My published negative result…
IMAGINE your excitement as a budding young researcher taking on your first piece of research as part of an undergraduate summer studentship; you're working on a gene that makes a type of medically important bacteria resistant to a key group of antibiotics, the tetracyclines. The gene in question is described in a peer-reviewed specialist journal, but no-one is quite sure how the gene works. If we're to understand and address the problem of antibiotic resistance, one of the many things we need to do is understand their mechanisms of resistance. This gene appears very different from any other gene that performs a similar function, so it has been classed into its own 'family' of resistance determinant, which appears in reviews and textbooks. It has also been screened for - and found - when looking under the genetic skirt of a notable 'superbug', VRSA (the vancomycin resistant big brother of MRSA).
The only problem is, the gene in question is not an antibiotic resistance gene, but you won't know this until you have spent the summer working on it; indeed, it won't be until the project is inherited as a pet project by a postdoc that we'll know this. The fact is, the gene had already been recognised for what it really was over a decade earlier, not that this was ever reported. Ironically, the person who immediately dismissed the gene's published function was in fact the one time PhD supervisor of the said postdoc, and a world expert on the type of protein the gene really is, but I'll come back to that.
My post last week, 'On publishing negative results..', briefly described the issue of positive publication bias in scientific and medical literature, and was a pre-amble to the story of my own experience publishing negative results. So let me now tell you about how I tried, and succeeded, at getting ostensibly negative results published.
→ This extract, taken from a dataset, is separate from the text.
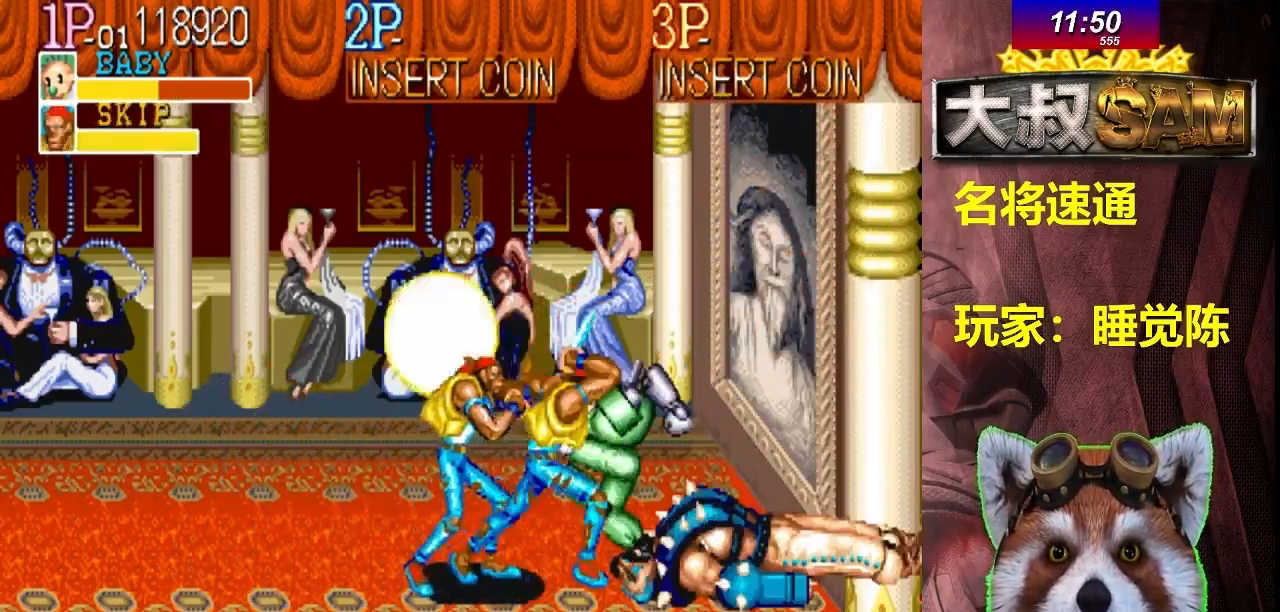
{"buttons": [], "left_stick": "down", "events": [[17, "A", "down"], [17, "B", "down"], [17, "left_stick", "center"], [33, "A", "up"], [50, "A", "down"], [100, "A", "up"], [133, "A", "down"], [200, "A", "up"], [217, "A", "down"], [300, "A", "up"], [300, "B", "up"], [383, "left_stick", "down"]]}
Obviously I was the postdoc I describe above, and the project to study this 'tetracycline resistance gene' burned through the summer of both an undergraduate and a graduate student, and then through another six+ months of my time (on and off). It is not uncommon, as a postdoc, to undertake several smaller projects in parallel to the major project for which the postdoc is employed; sometimes you win, sometimes you lose. Despite having accumulated plenty of 'file drawer' datasets and potential papers over the years, this was one we tried - out of principle - to follow through to publication.
In 1996 a paper from the laboratory of Dr Lolita Daneo-Moore, Temple University PA, reported the isolation of a novel tetracycline resistance gene on a plasmid found within the gut bacterium Enterococcus faecium:
Ridenhour et al. (1996) A novel tetracycline-resistant determinant, tet(U), is encoded on the plasmid pKq10 in Enterococcus faecium. Plasmid 35: 71-80 [DOI]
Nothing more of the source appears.